**Exercise**
Copy the material below word for word, from its first line through the line that contains "family: Iridaceae".

+ + + + + + +

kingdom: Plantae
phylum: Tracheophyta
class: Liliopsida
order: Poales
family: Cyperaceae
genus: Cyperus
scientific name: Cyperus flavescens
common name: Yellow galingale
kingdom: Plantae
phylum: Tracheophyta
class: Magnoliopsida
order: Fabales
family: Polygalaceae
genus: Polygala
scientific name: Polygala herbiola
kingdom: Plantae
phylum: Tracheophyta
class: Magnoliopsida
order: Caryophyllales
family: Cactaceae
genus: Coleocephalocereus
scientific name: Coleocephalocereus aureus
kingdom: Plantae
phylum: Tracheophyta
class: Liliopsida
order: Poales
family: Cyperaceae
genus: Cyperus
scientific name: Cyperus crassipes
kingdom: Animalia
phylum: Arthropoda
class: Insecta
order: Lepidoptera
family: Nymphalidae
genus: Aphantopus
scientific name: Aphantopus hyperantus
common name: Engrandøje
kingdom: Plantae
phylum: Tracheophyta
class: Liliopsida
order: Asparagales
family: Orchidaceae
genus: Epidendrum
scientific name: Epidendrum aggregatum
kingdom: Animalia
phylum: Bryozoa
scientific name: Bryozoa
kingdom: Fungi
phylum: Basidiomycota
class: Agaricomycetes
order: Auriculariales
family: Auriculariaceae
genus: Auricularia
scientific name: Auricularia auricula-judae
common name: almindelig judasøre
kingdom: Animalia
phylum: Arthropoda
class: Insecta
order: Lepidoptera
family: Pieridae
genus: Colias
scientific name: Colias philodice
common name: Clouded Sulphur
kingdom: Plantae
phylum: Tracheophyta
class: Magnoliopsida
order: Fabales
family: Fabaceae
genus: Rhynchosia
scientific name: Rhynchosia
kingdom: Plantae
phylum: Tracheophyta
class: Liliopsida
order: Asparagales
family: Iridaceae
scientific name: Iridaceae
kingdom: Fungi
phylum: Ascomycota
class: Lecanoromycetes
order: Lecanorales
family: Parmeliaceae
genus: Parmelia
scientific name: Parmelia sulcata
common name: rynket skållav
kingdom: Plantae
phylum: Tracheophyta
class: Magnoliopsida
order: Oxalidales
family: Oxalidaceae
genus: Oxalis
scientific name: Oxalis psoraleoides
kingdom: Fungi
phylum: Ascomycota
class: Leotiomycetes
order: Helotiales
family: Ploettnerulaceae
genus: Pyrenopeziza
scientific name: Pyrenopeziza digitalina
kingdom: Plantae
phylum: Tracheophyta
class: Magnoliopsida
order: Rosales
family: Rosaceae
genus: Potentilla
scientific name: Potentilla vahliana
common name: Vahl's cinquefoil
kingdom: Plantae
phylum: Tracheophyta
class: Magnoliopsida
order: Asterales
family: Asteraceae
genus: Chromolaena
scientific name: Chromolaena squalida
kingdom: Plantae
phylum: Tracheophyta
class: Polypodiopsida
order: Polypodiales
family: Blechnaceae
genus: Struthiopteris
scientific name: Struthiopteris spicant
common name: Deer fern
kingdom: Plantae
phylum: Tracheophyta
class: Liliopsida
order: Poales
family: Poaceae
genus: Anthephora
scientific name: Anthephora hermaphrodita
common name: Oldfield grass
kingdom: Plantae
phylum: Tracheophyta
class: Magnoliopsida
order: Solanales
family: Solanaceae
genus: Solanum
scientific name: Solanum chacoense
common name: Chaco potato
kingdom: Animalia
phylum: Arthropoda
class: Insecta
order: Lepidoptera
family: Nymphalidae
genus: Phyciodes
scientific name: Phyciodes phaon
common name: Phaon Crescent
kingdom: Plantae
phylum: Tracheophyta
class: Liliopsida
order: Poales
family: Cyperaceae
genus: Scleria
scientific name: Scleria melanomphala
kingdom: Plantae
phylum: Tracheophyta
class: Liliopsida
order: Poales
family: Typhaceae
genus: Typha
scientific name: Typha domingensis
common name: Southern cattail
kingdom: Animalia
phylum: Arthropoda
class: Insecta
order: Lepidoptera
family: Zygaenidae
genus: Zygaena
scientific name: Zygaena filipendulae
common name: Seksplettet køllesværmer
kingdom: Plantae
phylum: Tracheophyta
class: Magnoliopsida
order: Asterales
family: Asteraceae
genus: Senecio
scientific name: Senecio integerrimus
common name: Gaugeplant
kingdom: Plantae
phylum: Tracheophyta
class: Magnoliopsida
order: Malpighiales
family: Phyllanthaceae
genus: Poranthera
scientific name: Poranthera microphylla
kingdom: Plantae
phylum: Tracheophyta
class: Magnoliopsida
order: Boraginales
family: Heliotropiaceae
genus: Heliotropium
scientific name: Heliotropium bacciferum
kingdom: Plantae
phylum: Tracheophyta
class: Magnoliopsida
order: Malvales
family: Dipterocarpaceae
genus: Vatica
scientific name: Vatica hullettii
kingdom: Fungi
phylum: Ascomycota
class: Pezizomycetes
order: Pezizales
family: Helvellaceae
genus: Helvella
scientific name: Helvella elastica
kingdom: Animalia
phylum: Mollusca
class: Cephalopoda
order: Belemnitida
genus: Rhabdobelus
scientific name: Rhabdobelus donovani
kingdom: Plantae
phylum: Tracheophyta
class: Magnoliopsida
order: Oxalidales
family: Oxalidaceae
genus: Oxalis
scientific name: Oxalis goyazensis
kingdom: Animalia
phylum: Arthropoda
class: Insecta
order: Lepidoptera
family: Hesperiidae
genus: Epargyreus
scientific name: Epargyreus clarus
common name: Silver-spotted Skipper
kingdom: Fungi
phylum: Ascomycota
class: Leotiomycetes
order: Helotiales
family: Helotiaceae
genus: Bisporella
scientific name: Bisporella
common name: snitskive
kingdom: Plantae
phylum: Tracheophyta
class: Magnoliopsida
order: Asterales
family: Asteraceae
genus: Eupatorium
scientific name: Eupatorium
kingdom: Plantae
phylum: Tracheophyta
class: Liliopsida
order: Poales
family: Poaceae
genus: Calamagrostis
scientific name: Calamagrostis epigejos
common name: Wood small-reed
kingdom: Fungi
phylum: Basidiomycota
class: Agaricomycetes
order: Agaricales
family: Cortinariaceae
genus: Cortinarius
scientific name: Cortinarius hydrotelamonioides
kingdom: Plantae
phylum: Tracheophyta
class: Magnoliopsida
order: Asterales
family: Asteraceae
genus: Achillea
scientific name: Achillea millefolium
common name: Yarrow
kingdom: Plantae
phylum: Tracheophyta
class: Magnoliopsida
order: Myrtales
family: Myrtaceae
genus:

+ + + + + + +

**Worked answer**
kingdom: Plantae
phylum: Tracheophyta
class: Liliopsida
order: Poales
family: Cyperaceae
genus: Cyperus
scientific name: Cyperus flavescens
common name: Yellow galingale
kingdom: Plantae
phylum: Tracheophyta
class: Magnoliopsida
order: Fabales
family: Polygalaceae
genus: Polygala
scientific name: Polygala herbiola
kingdom: Plantae
phylum: Tracheophyta
class: Magnoliopsida
order: Caryophyllales
family: Cactaceae
genus: Coleocephalocereus
scientific name: Coleocephalocereus aureus
kingdom: Plantae
phylum: Tracheophyta
class: Liliopsida
order: Poales
family: Cyperaceae
genus: Cyperus
scientific name: Cyperus crassipes
kingdom: Animalia
phylum: Arthropoda
class: Insecta
order: Lepidoptera
family: Nymphalidae
genus: Aphantopus
scientific name: Aphantopus hyperantus
common name: Engrandøje
kingdom: Plantae
phylum: Tracheophyta
class: Liliopsida
order: Asparagales
family: Orchidaceae
genus: Epidendrum
scientific name: Epidendrum aggregatum
kingdom: Animalia
phylum: Bryozoa
scientific name: Bryozoa
kingdom: Fungi
phylum: Basidiomycota
class: Agaricomycetes
order: Auriculariales
family: Auriculariaceae
genus: Auricularia
scientific name: Auricularia auricula-judae
common name: almindelig judasøre
kingdom: Animalia
phylum: Arthropoda
class: Insecta
order: Lepidoptera
family: Pieridae
genus: Colias
scientific name: Colias philodice
common name: Clouded Sulphur
kingdom: Plantae
phylum: Tracheophyta
class: Magnoliopsida
order: Fabales
family: Fabaceae
genus: Rhynchosia
scientific name: Rhynchosia
kingdom: Plantae
phylum: Tracheophyta
class: Liliopsida
order: Asparagales
family: Iridaceae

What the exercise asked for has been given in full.